In 2020, U.K. Water Companies Dumped Shocking Amounts of Sewage Into Rivers
Nobody particularly enjoys thinking about what happens to human waste once it's flushed down the toilet, but unfortunately, some shocking news has come to light regarding where much of England's sewage went last year. In 2020, water companies were guilty of dumping unregulated amounts of raw human waste into U.K. rivers nationwide. Needless to say, activists across the pond are seriously furious right now.
“Today’s sewage pollution figures are completely shocking… While the government is proposing new laws to be agreed for 2022, the sewage pollution crisis is here today and needs swift, decisive and enforced action," said Hugo Tagholm, of Surfers Against Sewage, as per Consultancy.uk. "We will not allow government and water companies to just kick this issue into the long grass... What we need now is radical action."
The U.K.'s sewage crisis is ongoing.
Although the U.K.'s Environment Agency (EA) generally allows water companies to release limited amounts of sewage into rivers and streams every year, following only very severe storms to prevent flooding and backups, companies exceeded their allotted amounts by a landslide in 2020. According to The BBC, data shows that there were 403,000 spills in total, equaling out to about 3 million hours, and United Utilities had the longest duration of spills.
Various waterways such as the River Chess — which are home to native species such as the great white egret and brown trout — have been affected by sewage spills consisting of waste, wipes, and condoms. Normally many of these rivers are also open to swimmers, kayakers, paddlers, and dog walkers. Although visitors are prohibited during sewage spills, this still endangers those who visit on a regular basis. That said, it's a messy and smelly situation, which is undoubtedly harming surrounding ecosystems, communities, and beyond.

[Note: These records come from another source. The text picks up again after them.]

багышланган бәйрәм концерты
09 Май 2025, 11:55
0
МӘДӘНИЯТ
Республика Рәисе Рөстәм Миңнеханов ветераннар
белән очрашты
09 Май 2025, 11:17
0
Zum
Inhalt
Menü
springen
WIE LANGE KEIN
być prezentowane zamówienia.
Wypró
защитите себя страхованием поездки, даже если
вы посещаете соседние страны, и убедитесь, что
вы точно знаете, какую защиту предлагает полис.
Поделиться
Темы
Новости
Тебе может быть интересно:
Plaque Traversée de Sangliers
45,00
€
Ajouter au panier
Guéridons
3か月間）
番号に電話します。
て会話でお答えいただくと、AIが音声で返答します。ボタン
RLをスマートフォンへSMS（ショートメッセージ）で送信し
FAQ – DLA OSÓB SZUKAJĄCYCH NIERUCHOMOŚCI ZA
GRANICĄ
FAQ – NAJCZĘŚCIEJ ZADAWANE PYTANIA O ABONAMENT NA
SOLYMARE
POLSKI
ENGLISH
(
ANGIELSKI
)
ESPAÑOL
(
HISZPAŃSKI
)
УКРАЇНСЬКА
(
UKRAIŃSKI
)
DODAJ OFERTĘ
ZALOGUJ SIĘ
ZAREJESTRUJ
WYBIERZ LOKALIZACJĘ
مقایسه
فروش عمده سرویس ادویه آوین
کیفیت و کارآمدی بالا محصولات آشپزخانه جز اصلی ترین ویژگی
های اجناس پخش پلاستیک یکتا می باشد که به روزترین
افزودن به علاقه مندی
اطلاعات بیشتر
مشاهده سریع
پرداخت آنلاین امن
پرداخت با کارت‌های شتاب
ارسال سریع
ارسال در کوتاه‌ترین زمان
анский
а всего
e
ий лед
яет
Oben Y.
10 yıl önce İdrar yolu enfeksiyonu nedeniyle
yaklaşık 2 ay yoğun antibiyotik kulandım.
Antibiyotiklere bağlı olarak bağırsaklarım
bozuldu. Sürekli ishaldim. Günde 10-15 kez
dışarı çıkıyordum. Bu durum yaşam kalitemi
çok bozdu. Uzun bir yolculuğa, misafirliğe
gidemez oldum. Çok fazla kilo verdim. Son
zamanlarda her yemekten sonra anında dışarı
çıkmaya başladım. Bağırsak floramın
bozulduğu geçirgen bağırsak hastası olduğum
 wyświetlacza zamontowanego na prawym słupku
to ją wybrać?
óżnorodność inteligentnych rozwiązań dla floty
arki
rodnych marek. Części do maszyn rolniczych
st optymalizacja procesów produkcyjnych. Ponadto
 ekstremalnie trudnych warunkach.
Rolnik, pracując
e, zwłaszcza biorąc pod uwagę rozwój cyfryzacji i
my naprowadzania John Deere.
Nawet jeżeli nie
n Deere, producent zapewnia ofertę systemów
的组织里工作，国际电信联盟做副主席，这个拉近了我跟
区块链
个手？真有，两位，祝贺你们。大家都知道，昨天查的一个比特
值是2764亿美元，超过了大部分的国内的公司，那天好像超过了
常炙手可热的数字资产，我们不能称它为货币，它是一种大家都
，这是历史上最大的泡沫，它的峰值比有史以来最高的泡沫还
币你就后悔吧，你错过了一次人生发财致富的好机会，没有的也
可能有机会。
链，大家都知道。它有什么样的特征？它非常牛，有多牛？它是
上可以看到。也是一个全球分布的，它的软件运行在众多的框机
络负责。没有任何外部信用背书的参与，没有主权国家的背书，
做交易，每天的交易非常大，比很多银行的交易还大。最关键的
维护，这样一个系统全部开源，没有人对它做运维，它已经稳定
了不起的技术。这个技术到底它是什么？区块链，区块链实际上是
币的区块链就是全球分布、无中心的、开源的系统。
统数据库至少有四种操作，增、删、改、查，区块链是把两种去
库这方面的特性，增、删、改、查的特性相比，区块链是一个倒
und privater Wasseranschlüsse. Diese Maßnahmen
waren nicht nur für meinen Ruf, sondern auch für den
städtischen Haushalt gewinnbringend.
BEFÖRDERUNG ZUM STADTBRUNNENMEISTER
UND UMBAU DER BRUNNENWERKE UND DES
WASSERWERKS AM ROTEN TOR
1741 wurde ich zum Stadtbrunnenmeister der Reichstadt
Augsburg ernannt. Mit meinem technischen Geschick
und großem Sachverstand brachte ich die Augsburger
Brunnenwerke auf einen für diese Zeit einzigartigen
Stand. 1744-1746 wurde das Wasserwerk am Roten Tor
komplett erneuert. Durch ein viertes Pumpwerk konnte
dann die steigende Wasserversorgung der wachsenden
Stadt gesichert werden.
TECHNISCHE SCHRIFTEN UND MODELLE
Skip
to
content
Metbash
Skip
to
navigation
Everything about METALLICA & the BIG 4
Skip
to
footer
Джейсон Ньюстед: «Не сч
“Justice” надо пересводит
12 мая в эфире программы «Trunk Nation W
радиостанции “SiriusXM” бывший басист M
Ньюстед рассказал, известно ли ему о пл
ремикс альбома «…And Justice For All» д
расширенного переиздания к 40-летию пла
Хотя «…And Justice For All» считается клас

U.K. water companies have been under fire for years now – in 2019, the Consumer Council for Water revealed that water bills are the most common form of debt in Britain among low-income families, according to Consultancy.uk. In the last few years, the number of people that were put on "reduced water bill rates" has risen by about 50 percent. Now, consultants are working with these companies to find ways to improve their rates and services, but it seems as though they are still failing to do so.
Why is sewage being dumped into rivers?
As previously mentioned, water utilities are allowed to dump water in nearby rivers after severe storms. But the number went up by about 37 percent from 2019 to 2020 — why? According to The Guardian, increasing populations and climate change means sewage plants will inevitably overflow more frequently. But, plans are being implemented to better monitor sewage discharges. The EA is also calling for investments into better systems, with plans to invest £1.1 billion (about $1.5 billion USD) over the next four years.
Officials also say that two of the most common factors behind a sewage backup are flushing baby wipes and pouring grease down the sink. So, short term, residents should monitor what they flush down the toilet and pour down the sink. Meanwhile, U.K. residents should continue to advocate for better water and sewage systems, and do everything they can to curb climate change, to ultimately mitigate the effects of these severe storms.